“Proibir aborto em caso de estupro é tortura”, diz 1ª corregedora do MP-SP

11 de novembro, 2018

A procuradora Tereza Cristina Maldonado Katurchi Exner foi eleita, na quarta-feira (7) para o cargo de corregedora do MP-SP (Ministério Público de São Paulo). É a primeira mulher a ocupar a posição, que existe desde 1955, e tem a função de fiscalizar as atividades dos colegas da instituição. Ela também foi a primeira a se tornar vice-corregedora, em 2014.

(Universa, 11/11/2018 – acesse no site de origem)

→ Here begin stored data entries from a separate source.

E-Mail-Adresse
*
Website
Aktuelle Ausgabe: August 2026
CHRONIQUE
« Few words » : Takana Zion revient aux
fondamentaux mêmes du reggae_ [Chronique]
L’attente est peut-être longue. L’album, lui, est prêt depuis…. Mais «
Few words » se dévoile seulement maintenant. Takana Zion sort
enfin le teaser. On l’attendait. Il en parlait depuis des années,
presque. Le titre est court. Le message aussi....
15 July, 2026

Formada pela Faculdade de Direito do Largo São Francisco, da USP (Universidade de São Paulo), pianista e fã de música clássica, Exner é especialista na área criminal e tem artigos publicados sobre a legislação envolvendo mulheres, principalmente sobre aborto. Defende com veemência a manutenção da lei atual, que autoriza a interrupção da gravidez em casos de estupro, anencefalia do feto e risco à vida da mulher. “Reverter essa garantia deveria ser considerado crime de tortura”, opina. “Obrigar uma mulher estuprada a manter a gravidez é acabar com a vida dela.”

Ela se debruça sobre essa questão desde 2016, quando um projeto de emenda constitucional sobre licença-maternidade teve seu texto alterado na Câmara dos Deputados por membros da bancada evangélica, que acrescentaram um trecho que dizia que o Estado deve proteger a “dignidade da pessoa humana, desde a concepção”. Outro grupo de deputados enxergou na modificação uma manobra para proibir o direito ao aborto nos casos já legalizados. O projeto continua em tramitação na Câmara.

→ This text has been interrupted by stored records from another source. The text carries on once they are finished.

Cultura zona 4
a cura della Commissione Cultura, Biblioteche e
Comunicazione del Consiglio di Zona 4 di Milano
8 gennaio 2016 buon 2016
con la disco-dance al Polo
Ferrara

“Nosso código penal prevê a legalidade em caso de estupro desde 1940. Não é possível que, 78 anos depois, tenhamos um retrocesso desse tamanho.” Sobre o aborto de maneira ampla, diz que “nunca faria”, mas que “jamais se oporia” à legalização. “Essa ideia de que se liberar toda mulher vai fazer é uma agressão tremenda. Abortar é uma decisão das mais difíceis de serem tomadas”, diz ela, que afirma nunca ter passado pelo procedimento.

“Promotora. Sou eu”

A nova corregedora nasceu em Corumbá, no Mato Grosso do Sul, para estudar em São Paulo. Depois de formada, entrou no Ministério Público em 1987, aos 23 anos, e tornou-se promotora de Justiça. No começo da carreira, um pedido a ela se repetia: “Quero falar com o promotor”. “E eu respondia: ‘Promotora. Sou eu’. Duvidavam de mim por ser mulher e jovem.”

Especialista na área criminal, atuou em vários casos envolvendo violência de gênero. De um em especial, com o qual lidou “há muitos anos”, se lembra até hoje, por causa de uma foto. “Era de uma menina, entre 8 e 10 anos, morta pelo ex-companheiro da mãe, depois de ter sido estuprada por ele”, diz. “Tive a impressão de que ainda havia lágrimas no rosto dela. Foi uma imagem que me impressionou muito e sempre volta à minha memória.”

Mulheres e a lei

Tereza Cristina avalia a Constituição de 1988 como um grande passo a favor dos direitos das mulheres ao assegurar a igualdade entre os gêneros, muito embora a garantia legal nem sempre seja aplicada na prática.

É o que ela aponta, por exemplo, acontecer nos casos de diferença salarial entre homem e mulher. A corregedora sugere que, para resolver a questão, a lei sobre licença-maternidade deva ser revista. “Existe o argumento de que mulher recebe menos porque engravida. Se fosse estabelecido um período de licença dividido igualmente entre o homem e a mulher, essa não seria mais uma questão.”

Ela acredita ainda que homens devem se engajar nas discussões sobre direitos femininos, para que “andemos lado a lado”. E diz adorar elogiá-los, principalmente o marido, com quem está casada há quase 30 anos e tem duas filhas, e o pai, que a incentivou desde cedo a estudar. “Ele também me deu muitos bons exemplos”, afirma Exner, “como quando saiu de uma associação comercial da qual fazia parte porque não aceitavam mulheres viúvas, por estarem sozinhas, e fundou outra, para que elas pudessem frequentar. Na minha vida, ele é uma grande referência.”